Look below for the line that contains "25: (217, 1112)", then copy it and each following line exactly, through and including the line that contains "55: (1446, 505)".

── Provided records ──

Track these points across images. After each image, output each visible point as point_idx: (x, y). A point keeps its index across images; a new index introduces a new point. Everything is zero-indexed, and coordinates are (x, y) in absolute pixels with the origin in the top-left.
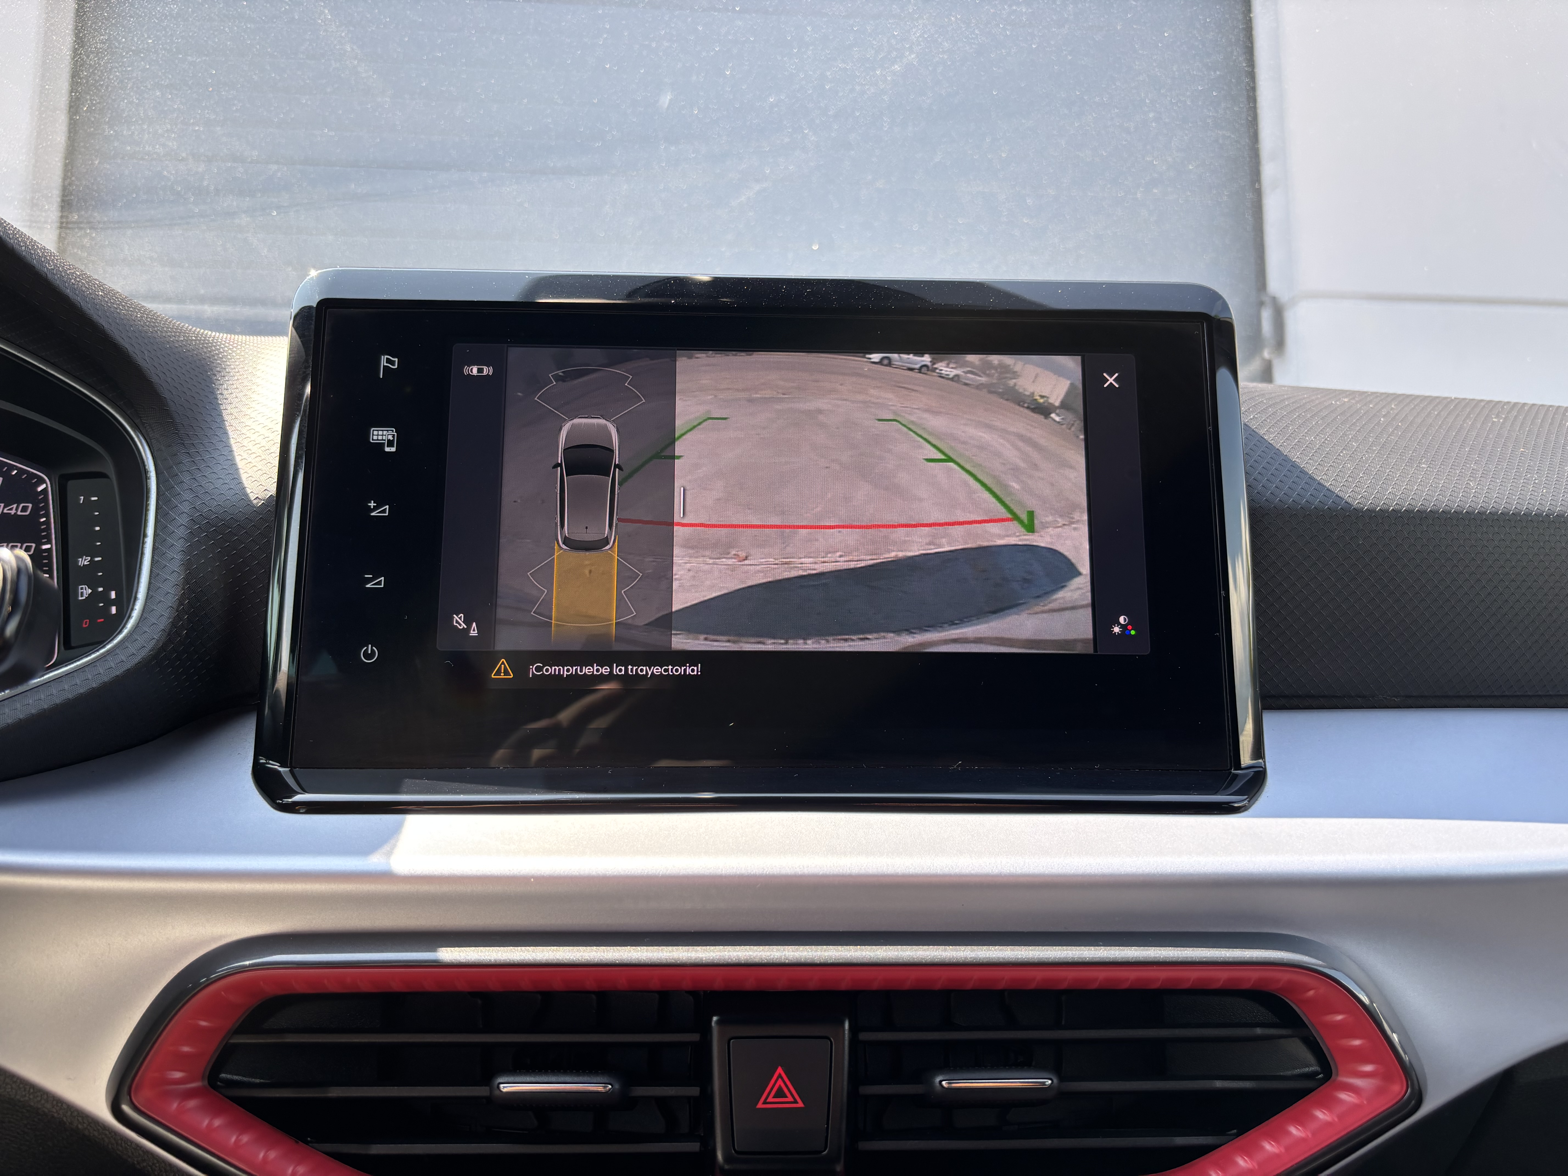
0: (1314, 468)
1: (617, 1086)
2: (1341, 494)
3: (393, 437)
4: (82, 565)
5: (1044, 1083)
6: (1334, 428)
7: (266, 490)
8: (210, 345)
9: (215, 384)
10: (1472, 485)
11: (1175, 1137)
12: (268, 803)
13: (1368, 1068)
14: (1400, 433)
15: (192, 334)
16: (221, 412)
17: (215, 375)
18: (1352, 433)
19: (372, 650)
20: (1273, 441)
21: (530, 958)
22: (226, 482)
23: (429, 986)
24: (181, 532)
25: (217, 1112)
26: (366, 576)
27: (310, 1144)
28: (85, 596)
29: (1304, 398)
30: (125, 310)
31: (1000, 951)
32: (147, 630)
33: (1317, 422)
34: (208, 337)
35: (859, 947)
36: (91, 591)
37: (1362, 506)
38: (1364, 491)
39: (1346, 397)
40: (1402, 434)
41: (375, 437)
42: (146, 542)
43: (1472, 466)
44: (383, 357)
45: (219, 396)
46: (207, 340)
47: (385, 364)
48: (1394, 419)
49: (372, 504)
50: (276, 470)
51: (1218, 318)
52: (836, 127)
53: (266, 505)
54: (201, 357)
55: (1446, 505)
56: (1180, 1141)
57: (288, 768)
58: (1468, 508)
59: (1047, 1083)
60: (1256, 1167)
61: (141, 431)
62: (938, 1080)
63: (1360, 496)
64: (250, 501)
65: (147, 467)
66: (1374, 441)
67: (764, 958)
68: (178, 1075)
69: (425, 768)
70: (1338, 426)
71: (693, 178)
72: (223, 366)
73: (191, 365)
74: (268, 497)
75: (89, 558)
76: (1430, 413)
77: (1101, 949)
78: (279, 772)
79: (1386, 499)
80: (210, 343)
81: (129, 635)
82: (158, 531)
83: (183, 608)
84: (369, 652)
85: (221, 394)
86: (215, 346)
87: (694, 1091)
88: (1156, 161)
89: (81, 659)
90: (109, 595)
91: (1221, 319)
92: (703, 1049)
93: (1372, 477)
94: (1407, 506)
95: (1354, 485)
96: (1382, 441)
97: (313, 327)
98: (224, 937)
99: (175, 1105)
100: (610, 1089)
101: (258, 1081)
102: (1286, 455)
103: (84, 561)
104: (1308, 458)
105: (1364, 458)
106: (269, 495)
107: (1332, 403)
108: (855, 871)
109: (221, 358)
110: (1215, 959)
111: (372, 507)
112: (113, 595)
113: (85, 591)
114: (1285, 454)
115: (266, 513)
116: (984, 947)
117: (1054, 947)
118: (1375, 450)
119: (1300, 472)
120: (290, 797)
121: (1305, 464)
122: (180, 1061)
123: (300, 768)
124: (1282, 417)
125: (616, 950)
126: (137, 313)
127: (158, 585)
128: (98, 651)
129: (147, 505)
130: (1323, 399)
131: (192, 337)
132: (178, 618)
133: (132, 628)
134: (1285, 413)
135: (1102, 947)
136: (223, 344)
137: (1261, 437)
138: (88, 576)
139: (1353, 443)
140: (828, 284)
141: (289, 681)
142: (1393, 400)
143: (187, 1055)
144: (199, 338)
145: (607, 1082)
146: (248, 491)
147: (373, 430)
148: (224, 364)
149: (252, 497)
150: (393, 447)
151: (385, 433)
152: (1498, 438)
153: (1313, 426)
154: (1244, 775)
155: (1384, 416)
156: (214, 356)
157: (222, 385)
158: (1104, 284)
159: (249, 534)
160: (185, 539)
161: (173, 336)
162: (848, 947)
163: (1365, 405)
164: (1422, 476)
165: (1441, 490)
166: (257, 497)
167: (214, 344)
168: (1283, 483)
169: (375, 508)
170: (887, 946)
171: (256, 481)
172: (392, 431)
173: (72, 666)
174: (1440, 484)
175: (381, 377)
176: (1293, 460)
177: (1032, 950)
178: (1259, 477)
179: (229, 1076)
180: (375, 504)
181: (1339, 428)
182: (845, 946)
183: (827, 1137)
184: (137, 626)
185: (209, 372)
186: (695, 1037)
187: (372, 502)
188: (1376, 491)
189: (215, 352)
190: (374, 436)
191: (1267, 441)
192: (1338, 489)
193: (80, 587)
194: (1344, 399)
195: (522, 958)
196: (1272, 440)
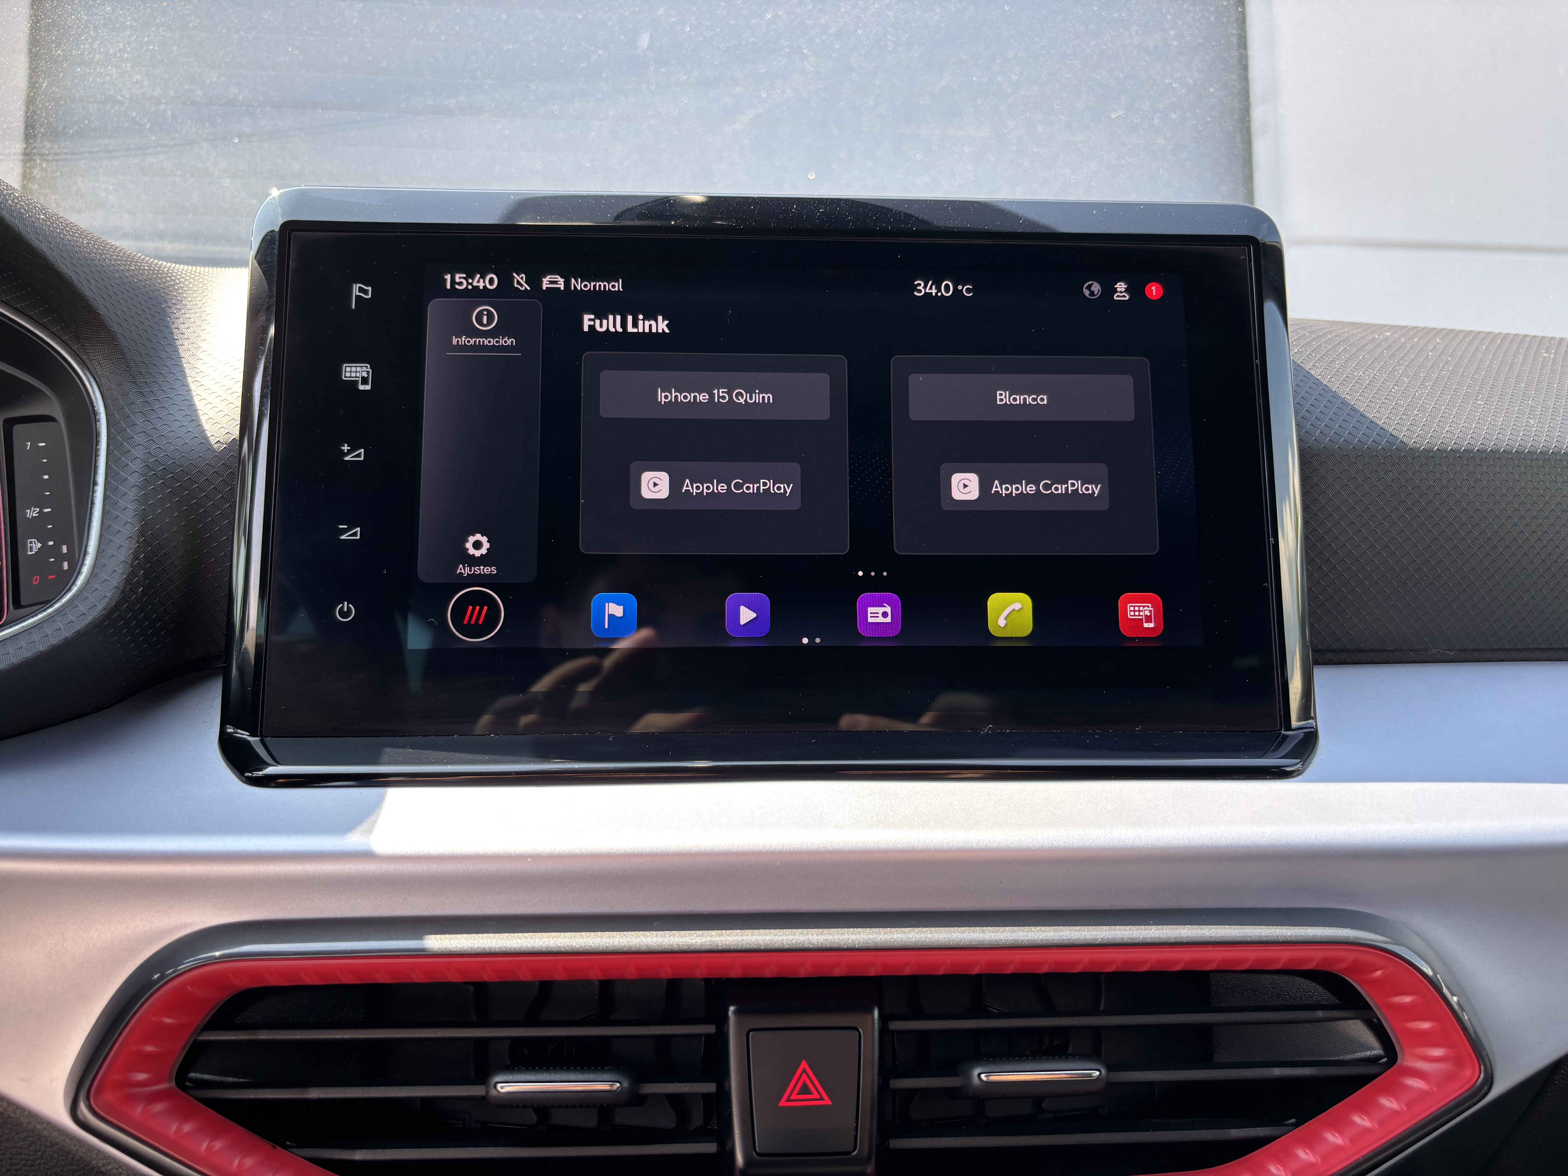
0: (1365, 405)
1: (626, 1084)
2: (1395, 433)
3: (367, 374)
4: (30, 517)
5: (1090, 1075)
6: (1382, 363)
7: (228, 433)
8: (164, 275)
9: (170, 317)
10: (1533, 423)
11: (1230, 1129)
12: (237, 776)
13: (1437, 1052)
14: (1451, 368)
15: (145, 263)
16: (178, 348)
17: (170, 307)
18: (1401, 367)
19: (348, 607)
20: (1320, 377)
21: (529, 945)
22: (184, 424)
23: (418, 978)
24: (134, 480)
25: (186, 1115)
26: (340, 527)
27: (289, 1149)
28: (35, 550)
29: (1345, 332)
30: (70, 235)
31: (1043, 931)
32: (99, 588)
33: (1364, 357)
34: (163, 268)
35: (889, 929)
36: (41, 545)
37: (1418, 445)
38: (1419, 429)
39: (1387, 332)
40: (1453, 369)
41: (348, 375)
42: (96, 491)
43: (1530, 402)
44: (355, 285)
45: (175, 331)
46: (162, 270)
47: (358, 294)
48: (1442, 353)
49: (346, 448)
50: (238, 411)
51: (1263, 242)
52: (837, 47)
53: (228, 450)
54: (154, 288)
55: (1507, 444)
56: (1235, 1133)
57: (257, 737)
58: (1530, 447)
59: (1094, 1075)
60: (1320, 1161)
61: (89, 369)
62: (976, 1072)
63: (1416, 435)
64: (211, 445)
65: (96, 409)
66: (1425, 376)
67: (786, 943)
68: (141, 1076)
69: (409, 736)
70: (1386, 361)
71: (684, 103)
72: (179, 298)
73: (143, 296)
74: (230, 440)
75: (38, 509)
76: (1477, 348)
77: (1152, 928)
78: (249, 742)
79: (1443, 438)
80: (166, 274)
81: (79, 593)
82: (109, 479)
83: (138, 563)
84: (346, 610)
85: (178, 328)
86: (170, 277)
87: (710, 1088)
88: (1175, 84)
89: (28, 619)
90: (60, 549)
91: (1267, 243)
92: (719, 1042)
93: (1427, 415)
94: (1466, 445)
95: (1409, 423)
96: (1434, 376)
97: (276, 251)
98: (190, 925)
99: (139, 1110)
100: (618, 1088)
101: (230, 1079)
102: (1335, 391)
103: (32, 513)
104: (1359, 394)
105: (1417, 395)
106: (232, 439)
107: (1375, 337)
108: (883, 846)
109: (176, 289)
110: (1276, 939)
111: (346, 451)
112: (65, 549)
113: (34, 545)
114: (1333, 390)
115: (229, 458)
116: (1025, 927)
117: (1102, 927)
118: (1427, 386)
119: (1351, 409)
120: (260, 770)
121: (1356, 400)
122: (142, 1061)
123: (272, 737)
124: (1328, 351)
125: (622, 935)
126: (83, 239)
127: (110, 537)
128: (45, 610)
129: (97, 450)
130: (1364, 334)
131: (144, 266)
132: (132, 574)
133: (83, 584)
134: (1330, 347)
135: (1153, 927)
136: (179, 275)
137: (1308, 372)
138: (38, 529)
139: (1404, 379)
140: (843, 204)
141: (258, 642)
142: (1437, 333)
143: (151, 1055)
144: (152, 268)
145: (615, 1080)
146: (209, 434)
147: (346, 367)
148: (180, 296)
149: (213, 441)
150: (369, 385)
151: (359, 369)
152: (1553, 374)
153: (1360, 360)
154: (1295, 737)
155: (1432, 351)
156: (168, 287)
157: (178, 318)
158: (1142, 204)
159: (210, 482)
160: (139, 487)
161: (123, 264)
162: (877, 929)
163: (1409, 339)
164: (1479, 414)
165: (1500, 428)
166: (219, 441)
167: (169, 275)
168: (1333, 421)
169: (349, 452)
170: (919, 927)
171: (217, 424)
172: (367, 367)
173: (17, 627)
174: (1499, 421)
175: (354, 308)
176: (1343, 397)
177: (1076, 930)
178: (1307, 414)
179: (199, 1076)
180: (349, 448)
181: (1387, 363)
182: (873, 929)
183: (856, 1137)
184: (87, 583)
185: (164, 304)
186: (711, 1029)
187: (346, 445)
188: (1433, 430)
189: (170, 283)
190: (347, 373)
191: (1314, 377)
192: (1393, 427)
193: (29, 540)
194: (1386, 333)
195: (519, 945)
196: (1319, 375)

───

● Answer box
25: (217, 1112)
26: (366, 576)
27: (310, 1144)
28: (85, 596)
29: (1304, 398)
30: (125, 310)
31: (1000, 951)
32: (147, 630)
33: (1317, 422)
34: (208, 337)
35: (859, 947)
36: (91, 591)
37: (1362, 506)
38: (1364, 491)
39: (1346, 397)
40: (1402, 434)
41: (375, 437)
42: (146, 542)
43: (1472, 466)
44: (383, 357)
45: (219, 396)
46: (207, 340)
47: (385, 364)
48: (1394, 419)
49: (372, 504)
50: (276, 470)
51: (1218, 318)
52: (836, 127)
53: (266, 505)
54: (201, 357)
55: (1446, 505)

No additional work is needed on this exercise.